The infrared image shows surface temperature by colour. The colour scale is provided on the right side of the image. Surface temperatures change nearly 50°C within a short distance from the lawn to the playground. Large differences in surface temperature of different materials exposed to the sun are visible (i.e., grass, concrete, different-coloured rubber softfall). The image was taken at 15:00 on 4 January 2020. (extracted with permission)

Normal (left) and infrared (right) views of the playground at Auburn Park, NSW.

Normal (left) and infrared (right) views of the playground at Auburn Park, Auburn.

Designing with ‘thermal mass’ in mind.

Plastics, rubber, steel, timber, concrete, artificial grass, even natural grass. All building materials have a thermal mass. Without getting too deep into the science, this refers to the way they absorb and store ambient heat. The higher the thermal mass, the more heat a surface or structure will retain. Conversely, the lower the thermal mass, the cooler the item will remain.

From the perspective of designing public outdoor structures, the implications of this are huge. It’s another reason why we strongly advocate using natural materials such as hardwood timbers as much as possible. Unlike most traditional building materials, hardwood timber has a low thermal mass. As a result, it retains far less heat than plastics, steel and concrete – even in direct sunlight – reducing both surface temperatures and burn risks.

Increasing thermal comfort.

Designing with materials like timber to create cooler outdoor structures is great news for public safety. But, together with ensuring adequate shade and amenities are available, it can also help to make community spaces far more comfortable and inviting, directly increasing usage rates. Better still, it can help to extend the usable daytime hours of outdoor structures – even at the height of summer – which is especially important as our cities continue to grow, and warm.

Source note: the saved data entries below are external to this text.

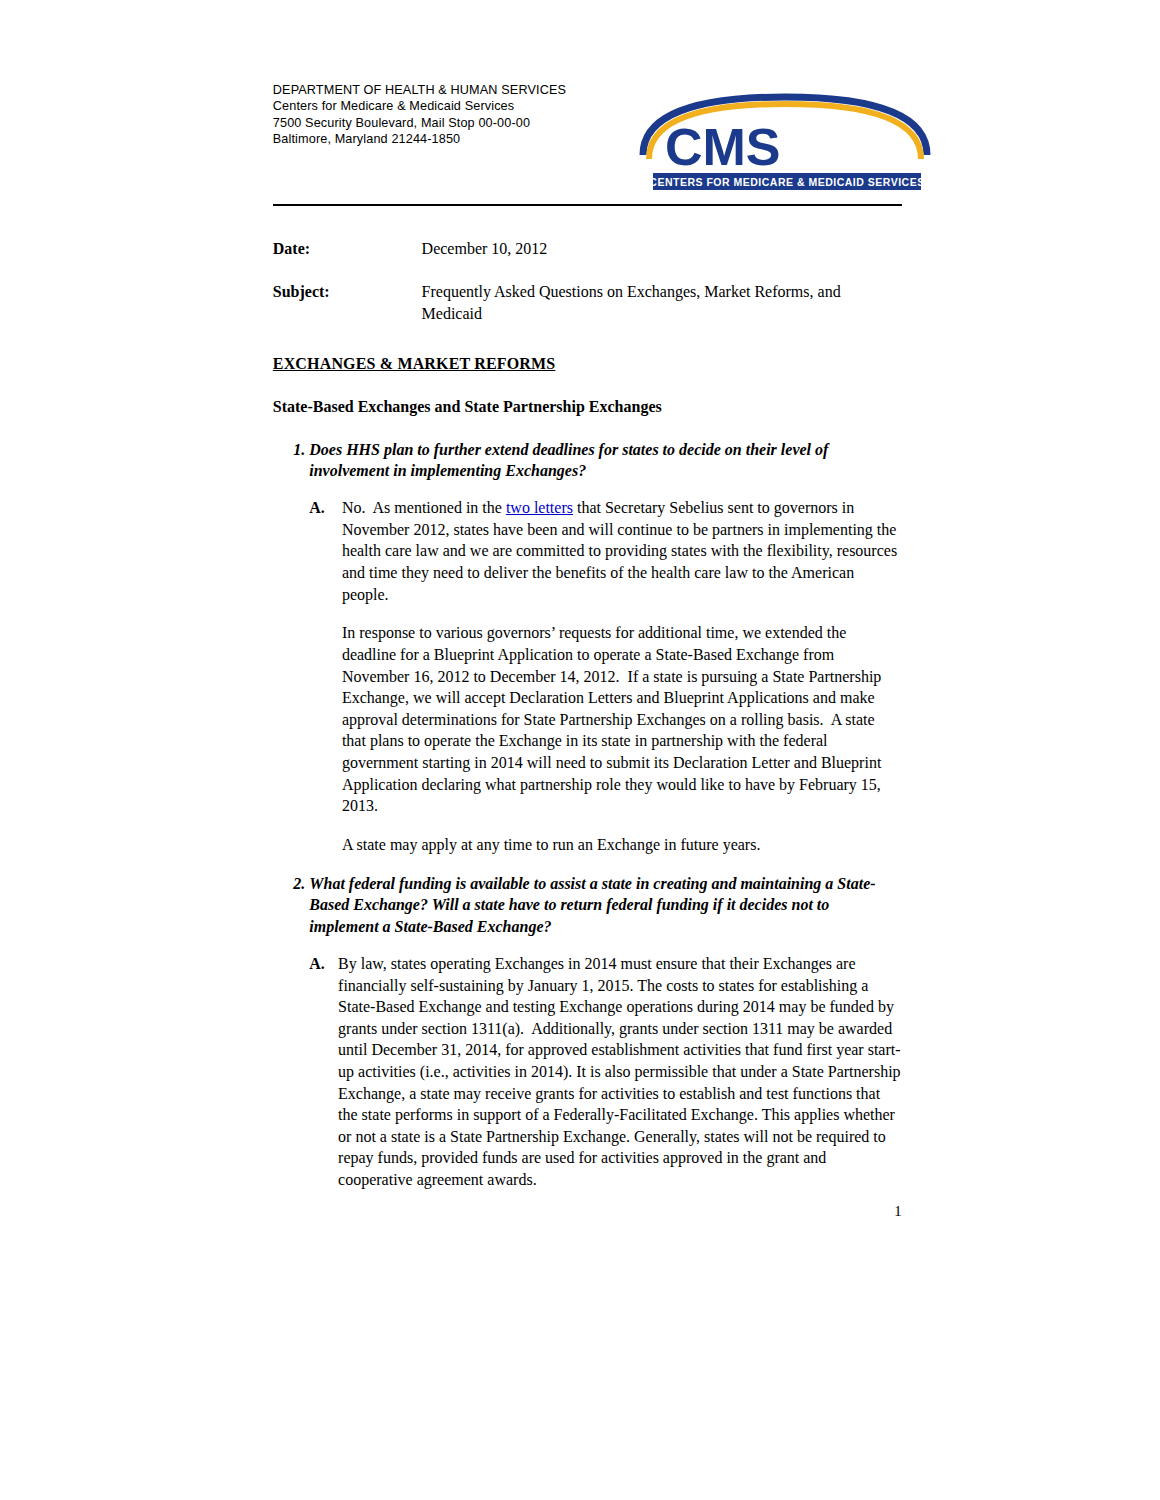Department of Health & Human Services
Centers for Medicare & Medicaid Services
7500 Security Boulevard, Mail Stop 00-00-00
Baltimore, Maryland 21244-1850
CMS logo CMS CENTERS FOR MEDICARE & MEDICAID SERVICES
Date:
December 10, 2012
Subject:
Frequently Asked Questions on Exchanges, Market Reforms, and Medicaid
EXCHANGES & MARKET REFORMS
State-Based Exchanges and State Partnership Exchanges
Does HHS plan to further extend deadlines for states to decide on their level of involvement in implementing Exchanges?
A.
No. As mentioned in the two letters that Secretary Sebelius sent to governors in November 2012, states have been and will continue to be partners in implementing the health care law and we are committed to providing states with the flexibility, resources and time they need to deliver the benefits of the health care law to the American people.
In response to various governors’ requests for additional time, we extended the deadline for a Blueprint Application to operate a State-Based Exchange from November 16, 2012 to December 14, 2012. If a state is pursuing a State Partnership Exchange, we will accept Declaration Letters and Blueprint Applications and make approval determinations for State Partnership Exchanges on a rolling basis. A state that plans to operate the Exchange in its state in partnership with the federal government starting in 2014 will need to submit its Declaration Letter and Blueprint Application declaring what partnership role they would like to have by February 15, 2013.
A state may apply at any time to run an Exchange in future years.
What federal funding is available to assist a state in creating and maintaining a State-Based Exchange? Will a state have to return federal funding if it decides not to implement a State-Based Exchange?
A.
By law, states operating Exchanges in 2014 must ensure that their Exchanges are financially self-sustaining by January 1, 2015. The costs to states for establishing a State-Based Exchange and testing Exchange operations during 2014 may be funded by grants under section 1311(a). Additionally, grants under section 1311 may be awarded until December 31, 2014, for approved establishment activities that fund first year start-up activities (i.e., activities in 2014). It is also permissible that under a State Partnership Exchange, a state may receive grants for activities to establish and test functions that the state performs in support of a Federally-Facilitated Exchange. This applies whether or not a state is a State Partnership Exchange. Generally, states will not be required to repay funds, provided funds are used for activities approved in the grant and cooperative agreement awards.
1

“Encouraging and supporting outdoor play is particularly important today, where the daily time interval children are engaging in physical activity is contracting. However, the lack of shade and hot playground equipment make it unsafe for children to enjoy playgrounds in summer. This situation is particularly problematic in times where summer heat is increasing … which already limits the time for safe outdoor play. Now more than ever is it necessary to start building climate-smart playgrounds.” says Associate Professor Sebastian Pfautsch.

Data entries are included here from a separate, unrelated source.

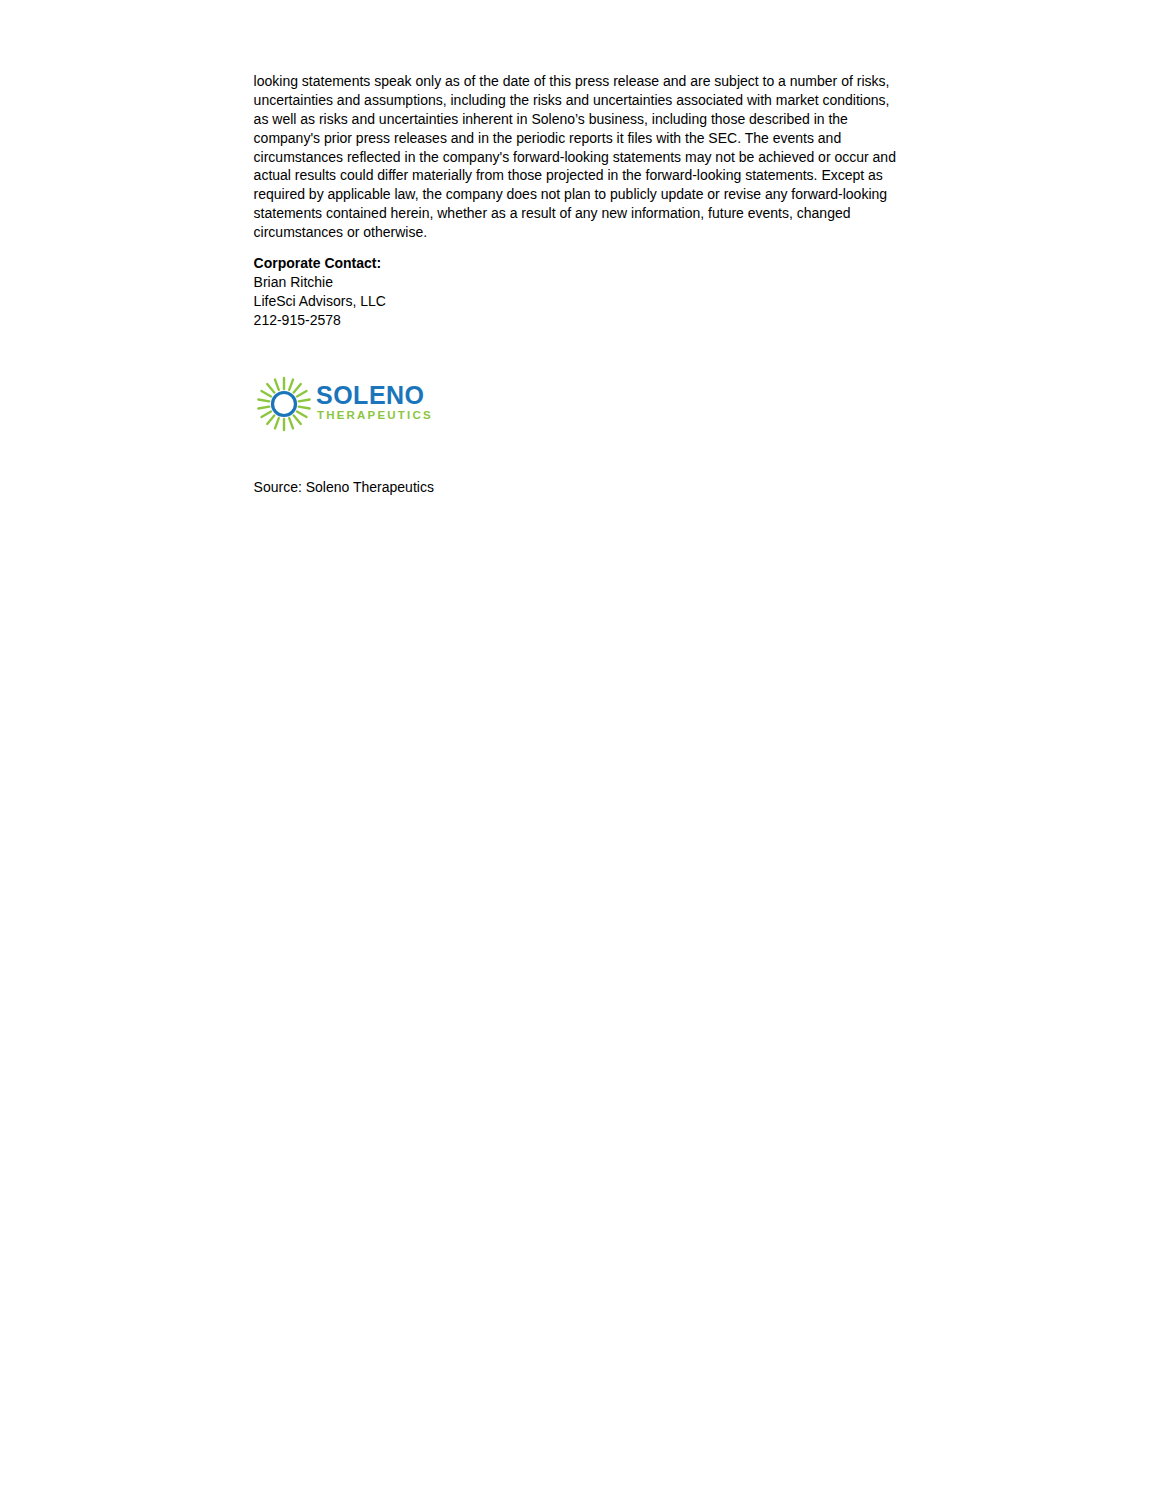looking statements speak only as of the date of this press release and are subject to a number of risks, uncertainties and assumptions, including the risks and uncertainties associated with market conditions, as well as risks and uncertainties inherent in Soleno’s business, including those described in the company's prior press releases and in the periodic reports it files with the SEC. The events and circumstances reflected in the company's forward-looking statements may not be achieved or occur and actual results could differ materially from those projected in the forward-looking statements. Except as required by applicable law, the company does not plan to publicly update or revise any forward-looking statements contained herein, whether as a result of any new information, future events, changed circumstances or otherwise.
Corporate Contact:
Brian Ritchie
LifeSci Advisors, LLC
212-915-2578
Soleno Therapeutics SOLENO THERAPEUTICS
Source: Soleno Therapeutics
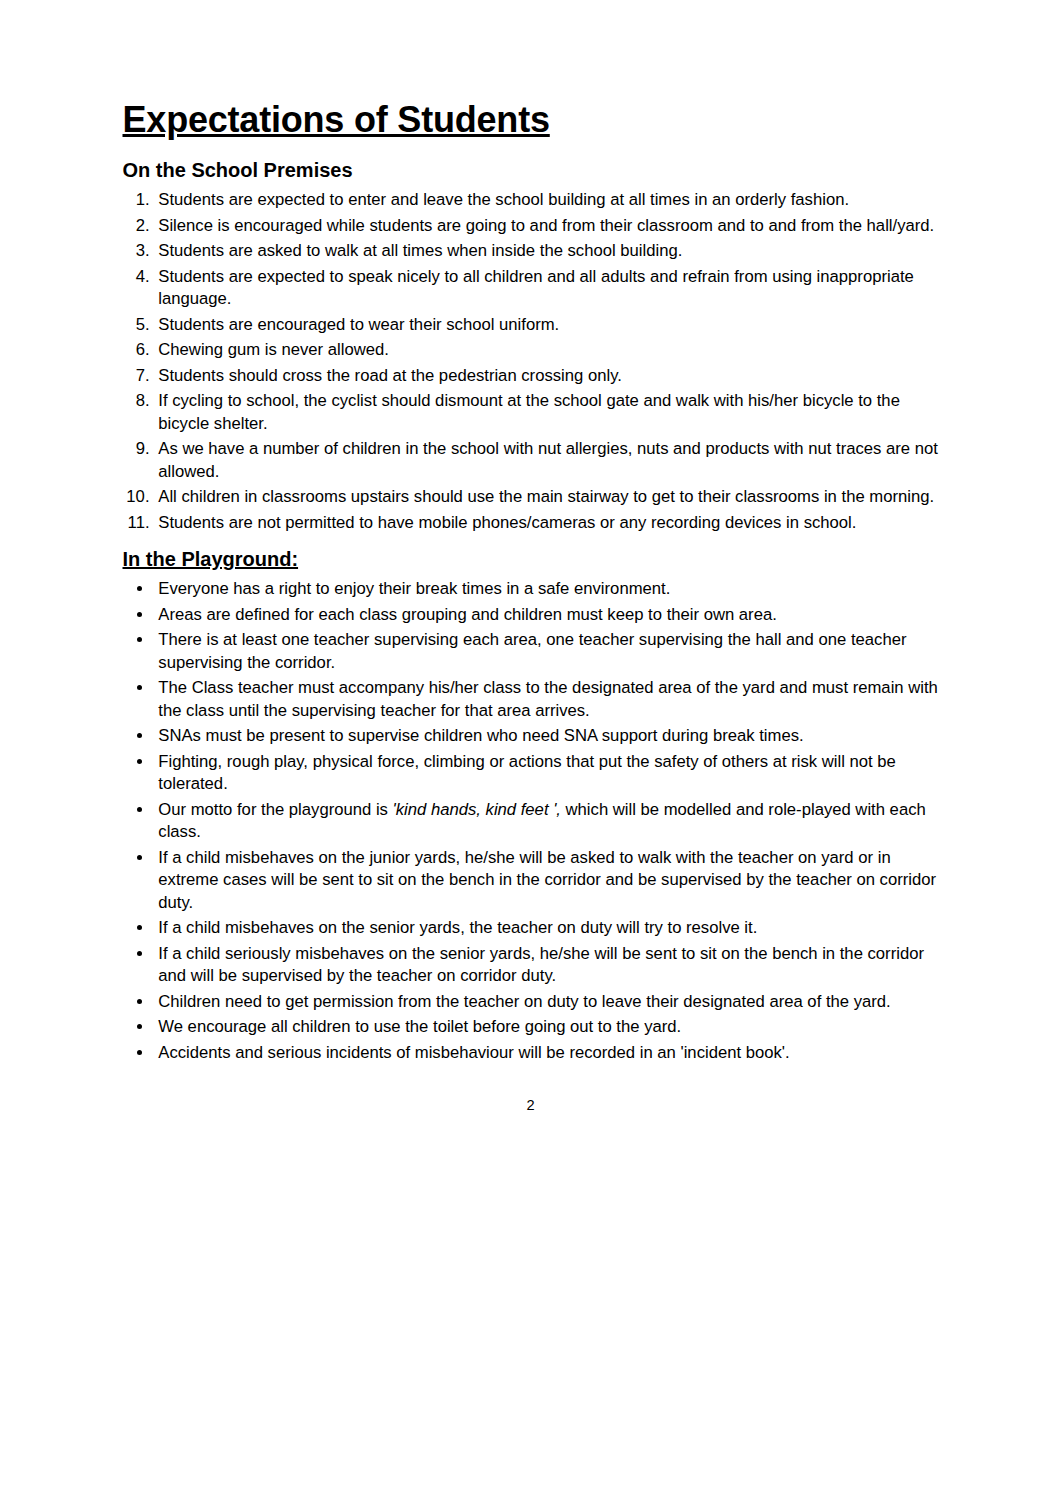Expectations of Students
On the School Premises
Students are expected to enter and leave the school building at all times in an orderly fashion.
Silence is encouraged while students are going to and from their classroom and to and from the hall/yard.
Students are asked to walk at all times when inside the school building.
Students are expected to speak nicely to all children and all adults and refrain from using inappropriate language.
Students are encouraged to wear their school uniform.
Chewing gum is never allowed.
Students should cross the road at the pedestrian crossing only.
If cycling to school, the cyclist should dismount at the school gate and walk with his/her bicycle to the bicycle shelter.
As we have a number of children in the school with nut allergies, nuts and products with nut traces are not allowed.
All children in classrooms upstairs should use the main stairway to get to their classrooms in the morning.
Students are not permitted to have mobile phones/cameras or any recording devices in school.
In the Playground:
Everyone has a right to enjoy their break times in a safe environment.
Areas are defined for each class grouping and children must keep to their own area.
There is at least one teacher supervising each area, one teacher supervising the hall and one teacher supervising the corridor.
The Class teacher must accompany his/her class to the designated area of the yard and must remain with the class until the supervising teacher for that area arrives.
SNAs must be present to supervise children who need SNA support during break times.
Fighting, rough play, physical force, climbing or actions that put the safety of others at risk will not be tolerated.
Our motto for the playground is 'kind hands, kind feet ', which will be modelled and role-played with each class.
If a child misbehaves on the junior yards, he/she will be asked to walk with the teacher on yard or in extreme cases will be sent to sit on the bench in the corridor and be supervised by the teacher on corridor duty.
If a child misbehaves on the senior yards, the teacher on duty will try to resolve it.
If a child seriously misbehaves on the senior yards, he/she will be sent to sit on the bench in the corridor and will be supervised by the teacher on corridor duty.
Children need to get permission from the teacher on duty to leave their designated area of the yard.
We encourage all children to use the toilet before going out to the yard.
Accidents and serious incidents of misbehaviour will be recorded in an 'incident book'.
2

Shade of a mature gum tree cooling the surface temperature of turf, concrete and bark mulch (Colquhoun Park, NSW, 16 January 2021)

Ready to talk timber?

Perhaps unsurprisingly, when we contacted Associate Professor Pfautsch for this article, he was very keen to sing the praises of timber. “I fully support the use of wisely-resourced timber over metal, plastic and concrete.” But he also added a word of caution. “Wooden surfaces should not be painted in dark colours or varnishes, as it can take away the advantages of lower thermal mass and lower thermal conductivity, and you can get contact burns again.”

These are all critical considerations – and things Fleetwood factors into every outdoor structure we design and deliver. Timber or otherwise.

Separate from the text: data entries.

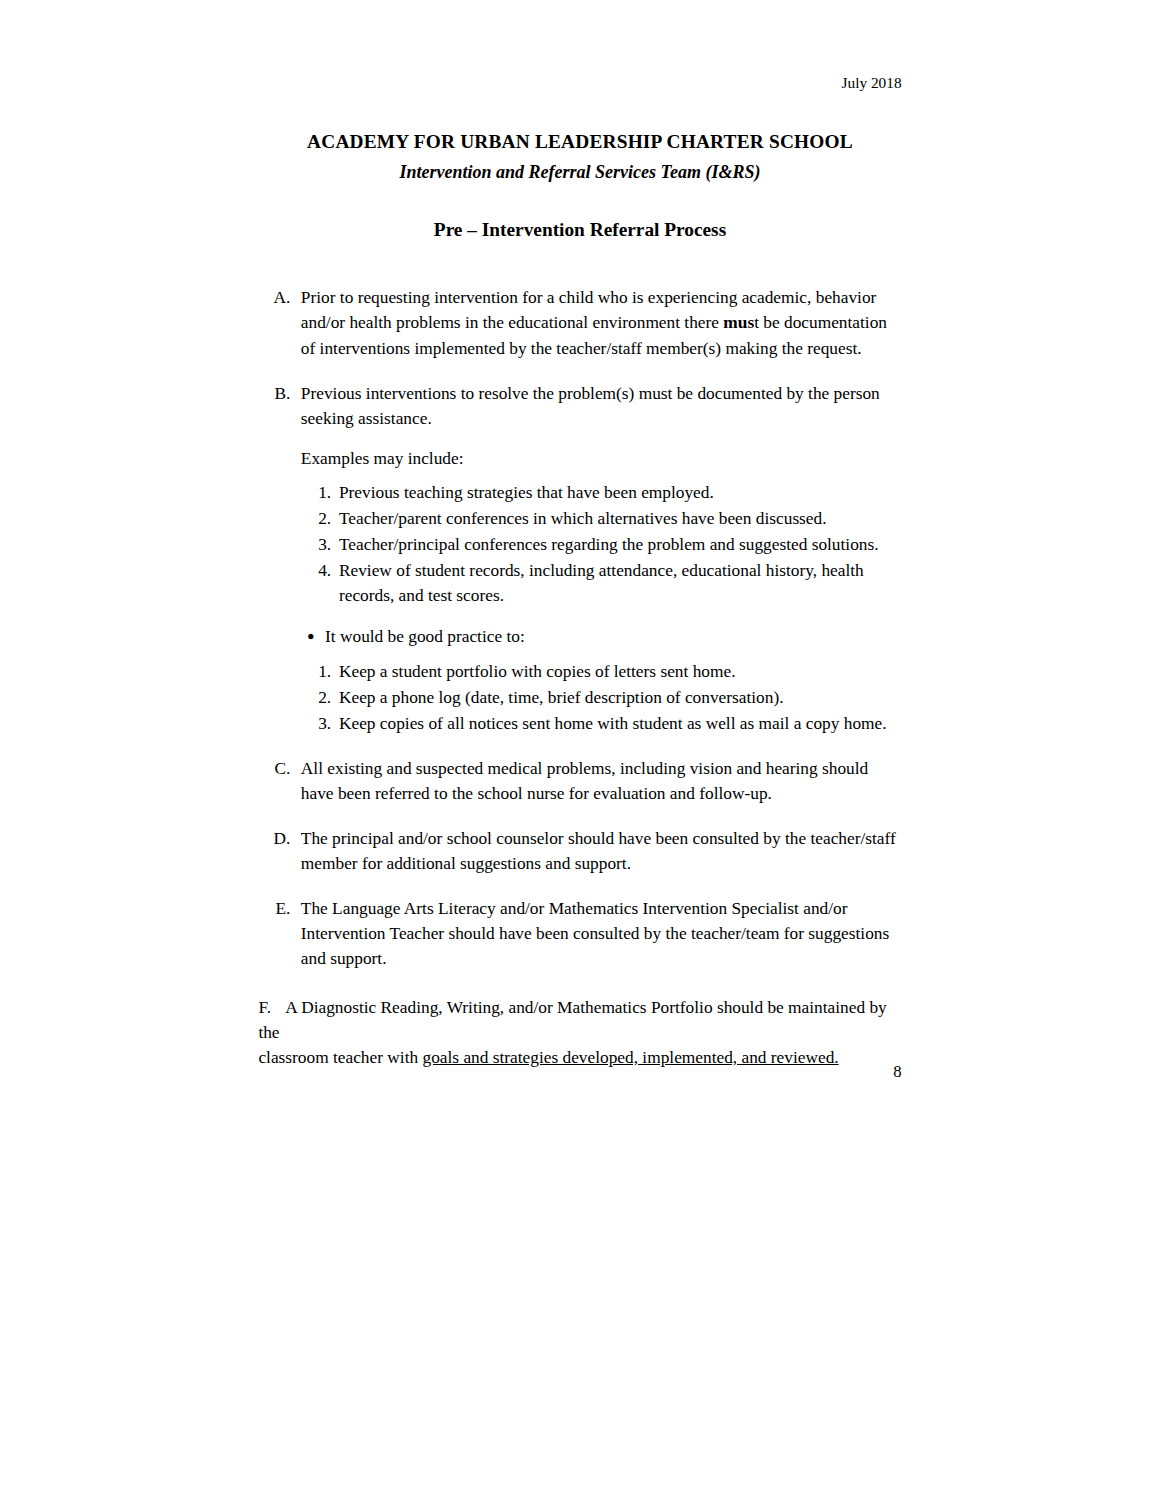July 2018
ACADEMY FOR URBAN LEADERSHIP CHARTER SCHOOL
Intervention and Referral Services Team (I&RS)
Pre – Intervention Referral Process
Prior to requesting intervention for a child who is experiencing academic, behavior and/or health problems in the educational environment there must be documentation of interventions implemented by the teacher/staff member(s) making the request.
Previous interventions to resolve the problem(s) must be documented by the person seeking assistance.
Examples may include:
Previous teaching strategies that have been employed.
Teacher/parent conferences in which alternatives have been discussed.
Teacher/principal conferences regarding the problem and suggested solutions.
Review of student records, including attendance, educational history, health records, and test scores.
It would be good practice to:
Keep a student portfolio with copies of letters sent home.
Keep a phone log (date, time, brief description of conversation).
Keep copies of all notices sent home with student as well as mail a copy home.
All existing and suspected medical problems, including vision and hearing should have been referred to the school nurse for evaluation and follow-up.
The principal and/or school counselor should have been consulted by the teacher/staff member for additional suggestions and support.
The Language Arts Literacy and/or Mathematics Intervention Specialist and/or Intervention Teacher should have been consulted by the teacher/team for suggestions and support.
F. A Diagnostic Reading, Writing, and/or Mathematics Portfolio should be maintained by the classroom teacher with goals and strategies developed, implemented, and reviewed.
8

If you’re interested in exploring the possibilities for using hardwood timber on your next project, please contact us today.

 

Beware the ‘Trojan Effect’

The cooling and UV-blocking effects of shade are critical to safer playgrounds. However, Associate Professor Pfautsch and his research team also found that when shade is absent, using light-coloured materials to keep surface temperatures down can produce an unwanted ‘Trojan Effect’. This refers to the observation that while surfaces with high reflectivity will have lower surface temperatures, they can lead to a reduction in thermal comfort as reflected radiation increases the ‘feels like’ temperatures.